Gardening is a chance to connect with things beyond ourselves: nature, history, deep time, and other cultures to name a few. Every plant has a story, and in planting and caring for them we can explore and even to a small degree be part of that story. Back in the spring, we posted a blog about growing Chinese vegetables at home—including calabash. Our calabash vines have taken off, growing long and healthy and producing dozens of fruit. In learning how to grow and use calabash, we learned a lot about the unique history of that plant. In this blog, we’re going to try and pass that knowledge on to you, in the hopes that it will perk your interest and maybe get you to grow your own calabash. Let’s dig in!
What is Calabash?
Also known as bottle gourd, birdhouse gourd, or white flower gourd, calabash (Lagenaria siceraria) is a member of the Cucurbitaceae family, which also includes more popular garden plants like cucumbers, squash, and many kinds of melons.
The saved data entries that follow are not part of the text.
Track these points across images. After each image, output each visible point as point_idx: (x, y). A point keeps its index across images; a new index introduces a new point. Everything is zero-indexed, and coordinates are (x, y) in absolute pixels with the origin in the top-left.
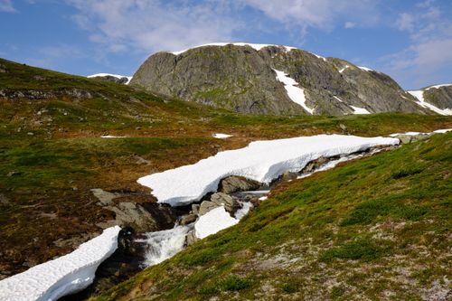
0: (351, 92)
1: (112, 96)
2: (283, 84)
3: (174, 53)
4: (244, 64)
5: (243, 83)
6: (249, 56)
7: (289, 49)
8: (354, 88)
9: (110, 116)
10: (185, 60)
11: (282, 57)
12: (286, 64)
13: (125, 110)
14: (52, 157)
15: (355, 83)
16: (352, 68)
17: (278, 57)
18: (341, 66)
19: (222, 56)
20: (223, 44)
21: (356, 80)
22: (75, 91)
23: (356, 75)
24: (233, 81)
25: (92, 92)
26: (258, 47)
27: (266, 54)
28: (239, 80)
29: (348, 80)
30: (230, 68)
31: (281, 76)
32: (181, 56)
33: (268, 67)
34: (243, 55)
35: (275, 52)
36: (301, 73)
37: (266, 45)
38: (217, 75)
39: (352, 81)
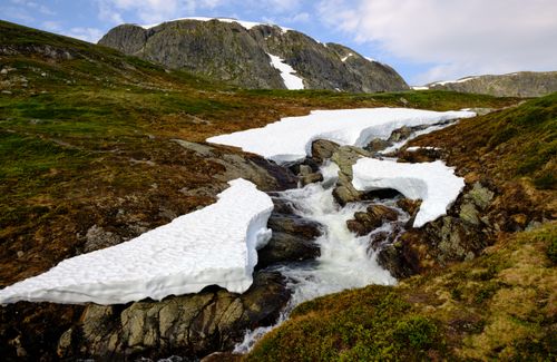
0: (354, 84)
1: (99, 58)
2: (278, 71)
3: (144, 27)
4: (232, 44)
5: (232, 68)
6: (238, 35)
7: (285, 30)
8: (357, 79)
9: (104, 81)
10: (158, 35)
11: (276, 40)
12: (281, 48)
13: (120, 76)
14: (72, 110)
15: (359, 73)
16: (356, 57)
17: (272, 39)
18: (344, 54)
19: (205, 34)
20: (206, 19)
21: (360, 71)
22: (48, 49)
23: (361, 65)
24: (220, 65)
25: (71, 52)
26: (248, 25)
27: (258, 35)
28: (226, 63)
29: (351, 70)
30: (216, 49)
31: (276, 61)
32: (153, 31)
33: (261, 50)
34: (231, 35)
35: (269, 33)
36: (299, 59)
37: (258, 24)
38: (199, 57)
39: (355, 71)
It is not related to the calabash tree (Crescentia cujete), which does have a similar looking fruit.
Calabash has an interesting history. An ancient plant—it originated somewhere in East Asia roughly 9,000 years ago—calabash was one of the first plants primarily grown for reasons other than food. While the fruit is edible (we’ll talk about that in a moment), when dried the heavy, waterproof rind makes the calabash gourd useful for making tools, containers, bowls, and even musical instruments. As a dual-use plant, calabash spread quickly across Asia, Africa, and Europe, and even reached the Americas long before Columbus’s first voyage. No one knows for sure how this happened; theories include early hunter gatherers carrying the wild seeds with them when they migrated across the Bering Strait land bridge between Asia and North America, and natural processes such as ocean currents and migrating birds carrying the fruits and seeds across the Atlantic from Africa to the New World.
Today, calabash is still hugely popular around the world, grown and used for its fruit, leaves, gourds, and more.
Growing and Using Calabash
Calabash is relatively easy to grow at home—it likes many of the same conditions as its squash, cucumber, and watermelon relatives. It’s also relatively resistant to vine borers and squash beetles, and tolerates heat well. With all that having been said, there’s one caveat: calabash is an aggressive vining plant, which grows quickly and spreads everywhere. This may be a consideration for gardeners with smaller spaces—at the time of this writing our calabash vines are 50ft/15m long and still growing! However, the leaves are lovely, large and soft, and the night-blooming flowers are quite beautiful.
Calabash likes rich, well-drained soil, and should be planted when the weather is warm enough to put out other Curcurbitaceae plants—so about two weeks after last frost when the soil is warm enough. We had good luck starting them indoors a month or six weeks ahead of time; the rapid grow starts a little later when the plant is established. A good balanced fertilizer or compost also helps, so feed your calabash like you would your watermelon.
Also like watermelon, calabash do well in heat but they really do like a fair amount of water. This is especially true during heat waves—heavy watering can help keep them growing and thriving even if the weather isn’t fully cooperative. Our calabash plants are doing well in direct sun, but we think they could handle partial sun if it came to that.
As with the vines, calabash fruit grow quickly. While the plants may take a long time to start producing fruit, once the fruit start coming in they grow quickly and prolifically. The big question with calabash fruit is when to harvest. You can pick the fruit at nearly any stage of development, as some kinds of calabash grow quite large fruit indeed. As the fruit ripens, the rind will get harder and the seeds will get larger and more prominent, meaning that the edible flesh will be more time consuming to harvest. Young fruit can be eating skin, seeds, and all, just like a cucumber. If that’s your desires, harvest them when the skin is still soft and they’re the size of a large cucumber or small melon.
If you want the fruit to become gourds, you’ll need to let them ripen fully and dry out. We’re still experimenting with this, so we’d love to hear from anyone who has more experience doing so. Calabash gourds are useful, so we’ll do a followup blog when we get some and let you know what we make with them!